[Items listed in a dataset]

•••

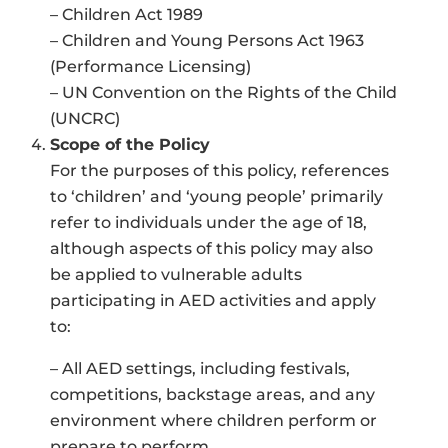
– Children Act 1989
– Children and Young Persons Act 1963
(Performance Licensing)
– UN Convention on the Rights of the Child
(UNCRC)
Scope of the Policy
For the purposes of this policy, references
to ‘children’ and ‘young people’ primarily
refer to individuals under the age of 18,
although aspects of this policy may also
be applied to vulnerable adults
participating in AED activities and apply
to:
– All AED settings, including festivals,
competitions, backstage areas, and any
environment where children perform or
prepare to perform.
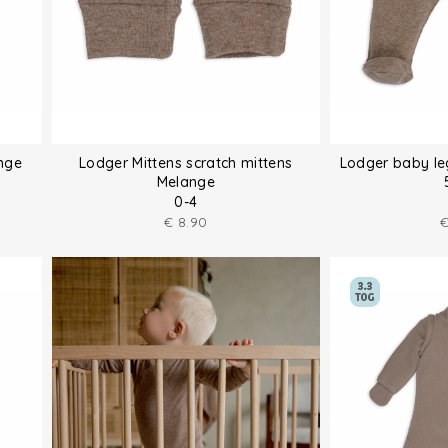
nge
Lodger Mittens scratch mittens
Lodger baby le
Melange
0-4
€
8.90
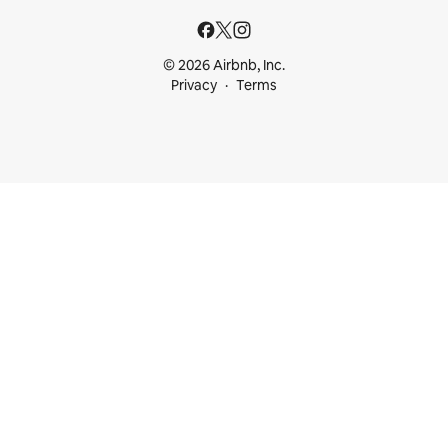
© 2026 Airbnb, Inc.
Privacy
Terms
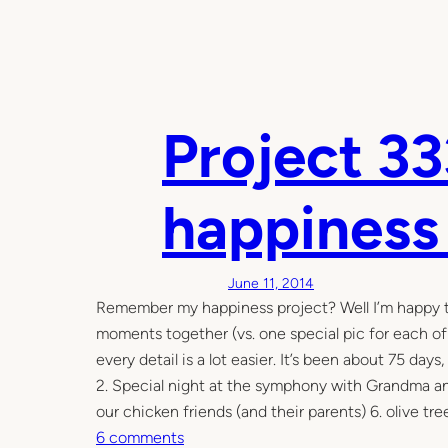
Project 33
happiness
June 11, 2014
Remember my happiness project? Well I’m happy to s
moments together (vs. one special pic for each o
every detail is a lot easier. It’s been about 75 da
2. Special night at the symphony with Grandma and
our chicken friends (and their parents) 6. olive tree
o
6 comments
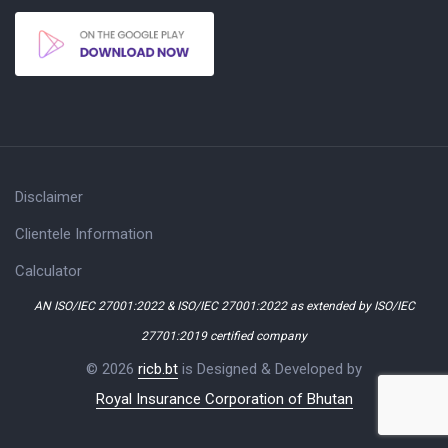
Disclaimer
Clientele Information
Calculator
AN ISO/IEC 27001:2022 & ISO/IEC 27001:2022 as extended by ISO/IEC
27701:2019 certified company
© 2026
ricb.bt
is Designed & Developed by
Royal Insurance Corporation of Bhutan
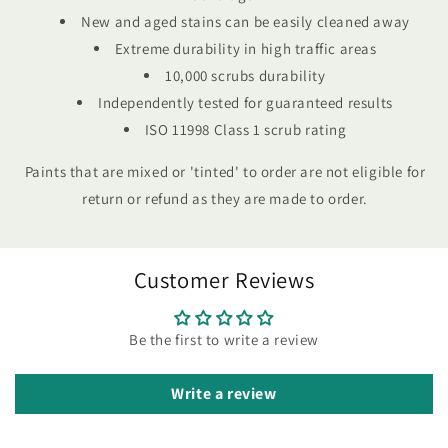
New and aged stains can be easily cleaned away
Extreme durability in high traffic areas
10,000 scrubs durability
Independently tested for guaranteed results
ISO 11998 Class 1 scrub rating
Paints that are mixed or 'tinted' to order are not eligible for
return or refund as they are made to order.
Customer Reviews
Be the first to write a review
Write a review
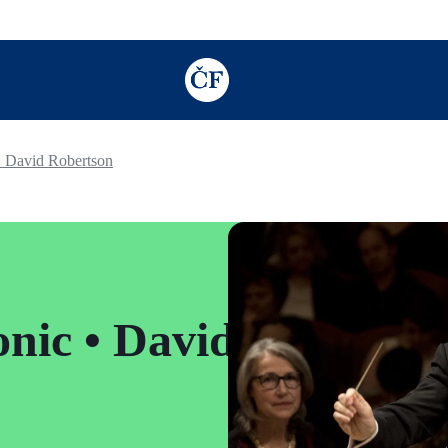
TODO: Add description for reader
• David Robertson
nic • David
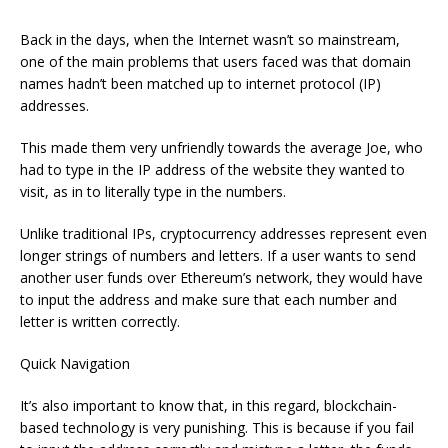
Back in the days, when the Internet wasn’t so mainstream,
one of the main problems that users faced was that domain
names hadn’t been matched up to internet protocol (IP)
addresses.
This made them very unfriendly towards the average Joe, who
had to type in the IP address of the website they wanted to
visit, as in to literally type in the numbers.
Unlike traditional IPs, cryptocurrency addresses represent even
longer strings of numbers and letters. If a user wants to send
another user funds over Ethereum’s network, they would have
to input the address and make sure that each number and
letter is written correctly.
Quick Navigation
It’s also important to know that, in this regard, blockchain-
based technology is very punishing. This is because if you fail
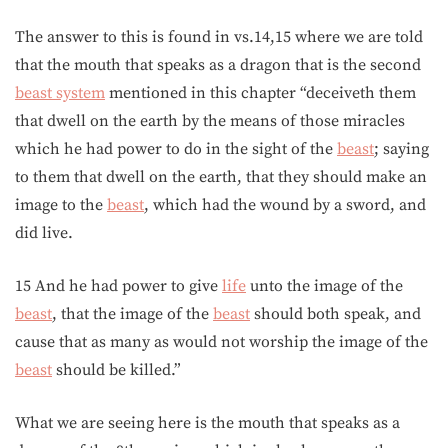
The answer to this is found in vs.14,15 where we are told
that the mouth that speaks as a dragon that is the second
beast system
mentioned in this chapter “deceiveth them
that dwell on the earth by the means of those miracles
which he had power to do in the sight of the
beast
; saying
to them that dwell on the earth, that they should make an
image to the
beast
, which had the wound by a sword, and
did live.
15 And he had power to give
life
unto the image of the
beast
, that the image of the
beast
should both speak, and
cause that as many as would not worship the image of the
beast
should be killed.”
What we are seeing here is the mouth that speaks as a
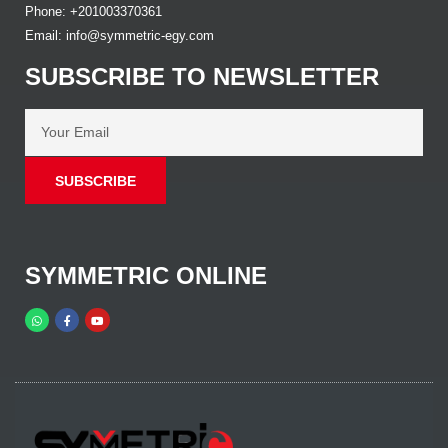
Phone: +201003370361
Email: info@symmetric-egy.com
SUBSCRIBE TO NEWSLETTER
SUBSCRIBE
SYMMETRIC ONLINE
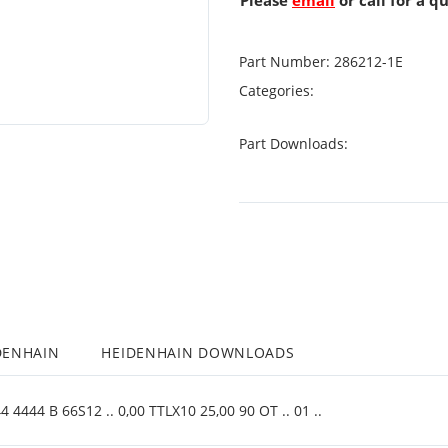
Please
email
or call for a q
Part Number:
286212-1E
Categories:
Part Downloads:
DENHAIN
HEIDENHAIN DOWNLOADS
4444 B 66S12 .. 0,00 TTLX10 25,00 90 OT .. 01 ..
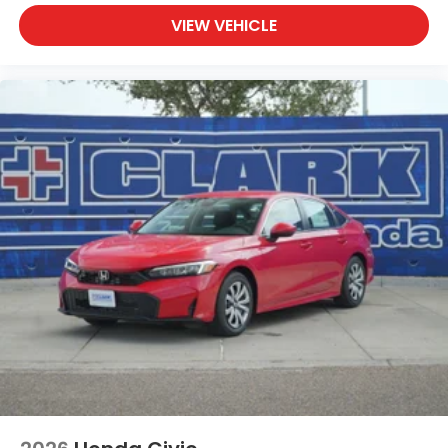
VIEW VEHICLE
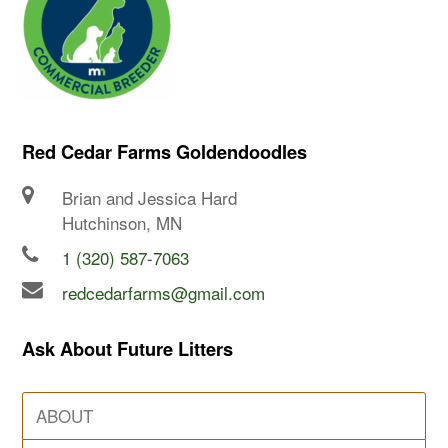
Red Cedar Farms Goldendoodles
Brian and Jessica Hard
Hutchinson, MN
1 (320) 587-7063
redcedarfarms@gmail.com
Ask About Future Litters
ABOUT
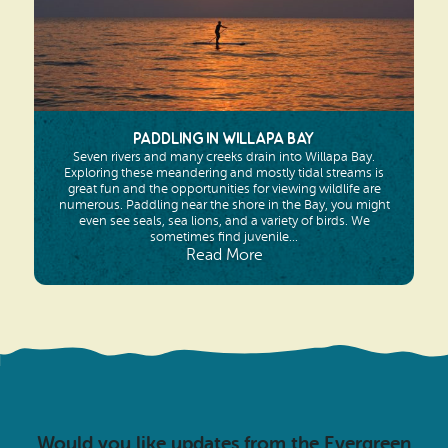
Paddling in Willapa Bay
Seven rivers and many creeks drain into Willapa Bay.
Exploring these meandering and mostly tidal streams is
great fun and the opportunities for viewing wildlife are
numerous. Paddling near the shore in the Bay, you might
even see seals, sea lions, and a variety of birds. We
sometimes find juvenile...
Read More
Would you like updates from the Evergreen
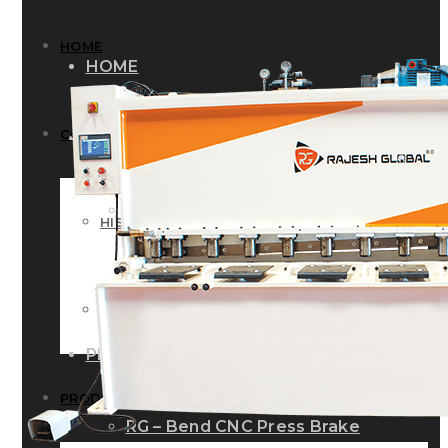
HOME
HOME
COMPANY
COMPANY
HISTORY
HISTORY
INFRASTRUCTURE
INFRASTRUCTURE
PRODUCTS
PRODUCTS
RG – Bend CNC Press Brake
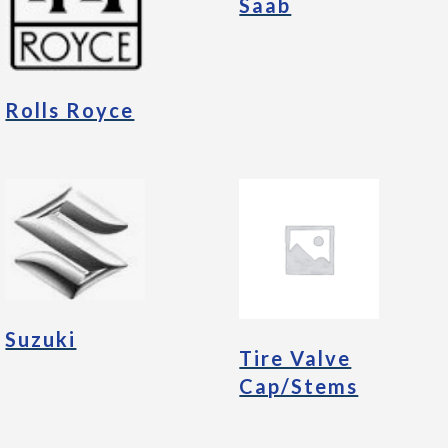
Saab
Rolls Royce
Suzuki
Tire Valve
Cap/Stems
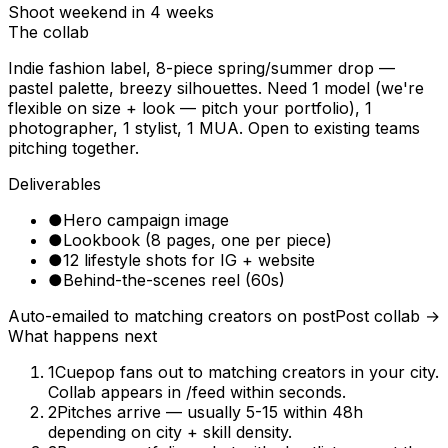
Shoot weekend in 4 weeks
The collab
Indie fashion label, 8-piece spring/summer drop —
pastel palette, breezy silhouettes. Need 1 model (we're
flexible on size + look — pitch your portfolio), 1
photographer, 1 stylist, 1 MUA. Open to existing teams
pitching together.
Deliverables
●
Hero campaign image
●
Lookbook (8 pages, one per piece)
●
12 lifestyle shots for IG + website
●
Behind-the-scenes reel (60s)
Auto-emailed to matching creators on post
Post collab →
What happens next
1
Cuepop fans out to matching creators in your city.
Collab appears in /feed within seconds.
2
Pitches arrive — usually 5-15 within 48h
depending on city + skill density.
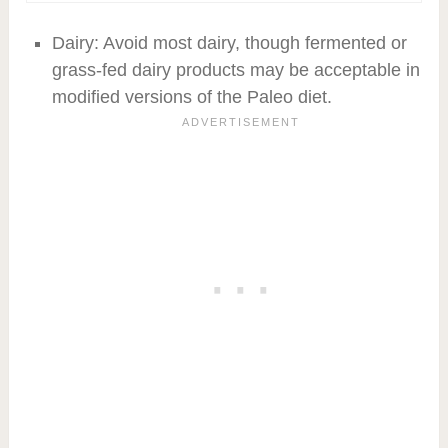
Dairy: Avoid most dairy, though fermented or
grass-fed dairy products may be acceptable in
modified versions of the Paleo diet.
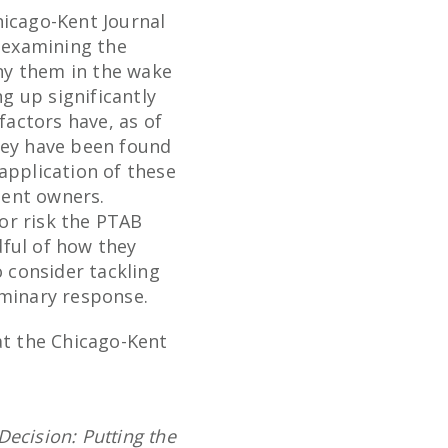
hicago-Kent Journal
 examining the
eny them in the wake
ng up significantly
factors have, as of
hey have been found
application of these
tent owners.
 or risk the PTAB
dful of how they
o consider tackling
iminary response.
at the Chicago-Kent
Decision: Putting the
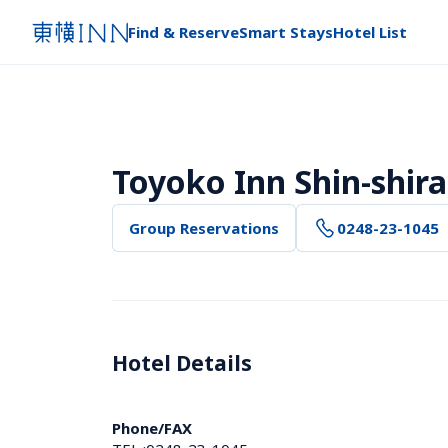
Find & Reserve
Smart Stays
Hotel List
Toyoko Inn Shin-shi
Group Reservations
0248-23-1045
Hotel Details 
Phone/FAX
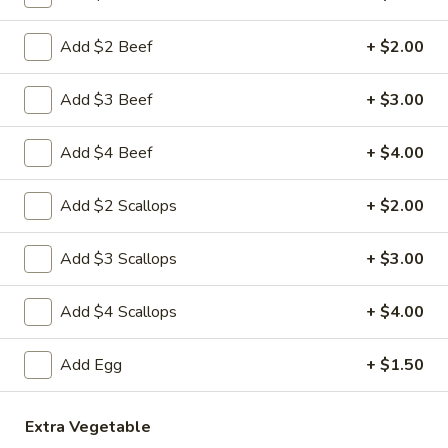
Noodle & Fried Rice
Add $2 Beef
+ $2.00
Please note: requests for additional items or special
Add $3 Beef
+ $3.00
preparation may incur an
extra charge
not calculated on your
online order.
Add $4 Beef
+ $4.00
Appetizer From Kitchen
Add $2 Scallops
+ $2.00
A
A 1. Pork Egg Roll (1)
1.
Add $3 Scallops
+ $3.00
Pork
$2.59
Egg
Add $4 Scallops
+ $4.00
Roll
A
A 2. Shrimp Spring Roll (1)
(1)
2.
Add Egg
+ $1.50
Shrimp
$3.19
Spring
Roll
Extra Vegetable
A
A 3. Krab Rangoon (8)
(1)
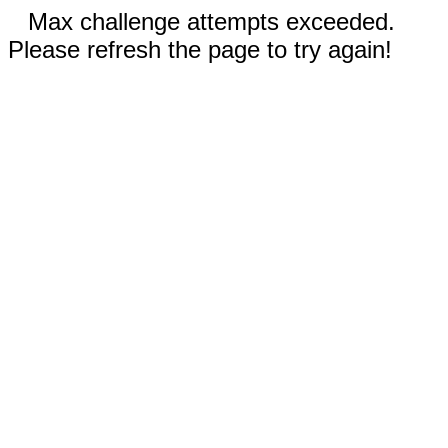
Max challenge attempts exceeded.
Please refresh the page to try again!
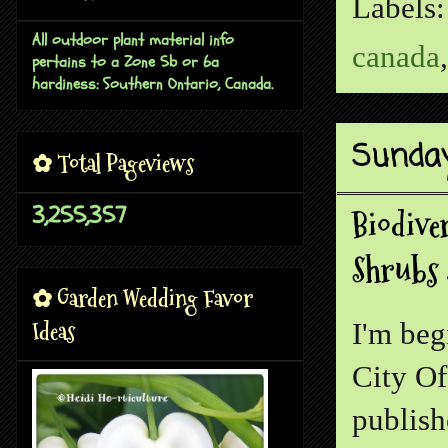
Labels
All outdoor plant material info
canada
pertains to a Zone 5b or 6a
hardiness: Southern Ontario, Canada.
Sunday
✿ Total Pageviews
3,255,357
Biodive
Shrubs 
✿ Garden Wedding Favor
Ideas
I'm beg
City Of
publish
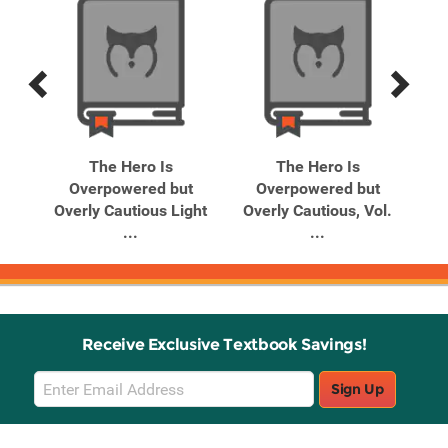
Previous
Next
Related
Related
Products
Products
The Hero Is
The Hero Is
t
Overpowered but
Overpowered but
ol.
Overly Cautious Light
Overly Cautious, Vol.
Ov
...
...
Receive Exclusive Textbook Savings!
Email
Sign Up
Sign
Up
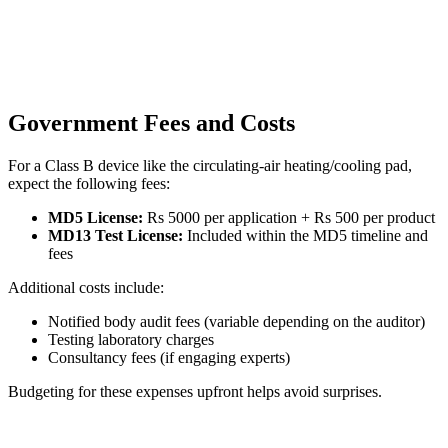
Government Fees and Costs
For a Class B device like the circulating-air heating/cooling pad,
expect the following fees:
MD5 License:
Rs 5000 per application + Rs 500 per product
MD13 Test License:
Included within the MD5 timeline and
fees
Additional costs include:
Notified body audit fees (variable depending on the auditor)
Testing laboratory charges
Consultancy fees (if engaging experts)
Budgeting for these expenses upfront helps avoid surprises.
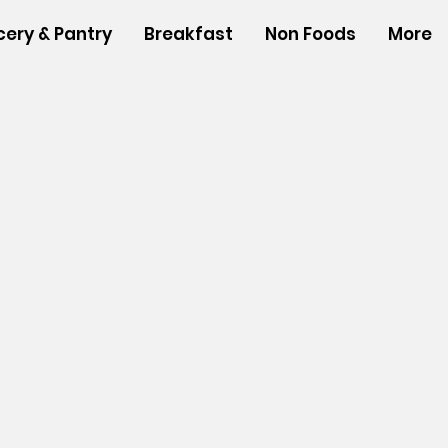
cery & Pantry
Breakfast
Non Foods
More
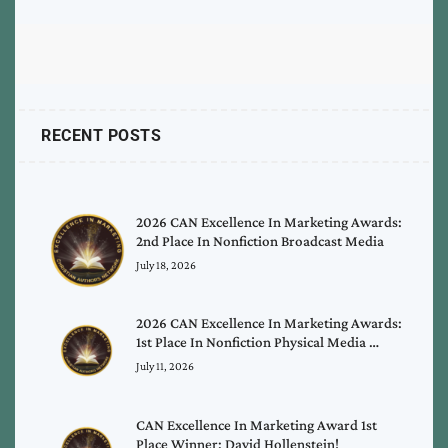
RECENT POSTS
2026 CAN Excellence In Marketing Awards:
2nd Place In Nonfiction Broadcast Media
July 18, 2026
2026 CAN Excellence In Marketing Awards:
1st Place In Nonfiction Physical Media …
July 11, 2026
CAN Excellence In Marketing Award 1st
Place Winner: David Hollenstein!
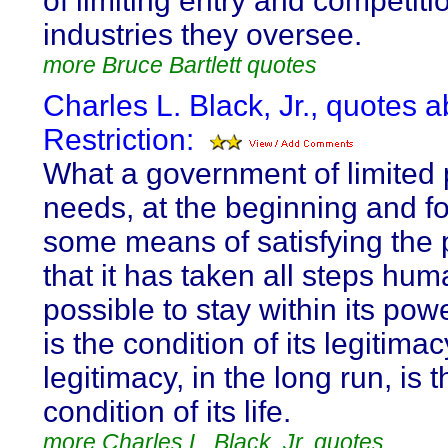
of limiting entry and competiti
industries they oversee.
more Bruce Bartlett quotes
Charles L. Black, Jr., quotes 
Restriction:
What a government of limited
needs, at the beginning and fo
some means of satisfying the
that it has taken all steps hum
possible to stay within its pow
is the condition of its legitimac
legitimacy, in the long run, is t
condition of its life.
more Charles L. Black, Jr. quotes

•••

Task goal:
The answer must be exactly the lines from the one containing "industries they oversee." through the final line of the data, both ends included, and nothing else.

Response below:
industries they oversee.
more Bruce Bartlett quotes
Charles L. Black, Jr., quotes 
Restriction:
What a government of limited
needs, at the beginning and fo
some means of satisfying the
that it has taken all steps hum
possible to stay within its pow
is the condition of its legitimac
legitimacy, in the long run, is t
condition of its life.
more Charles L. Black, Jr. quotes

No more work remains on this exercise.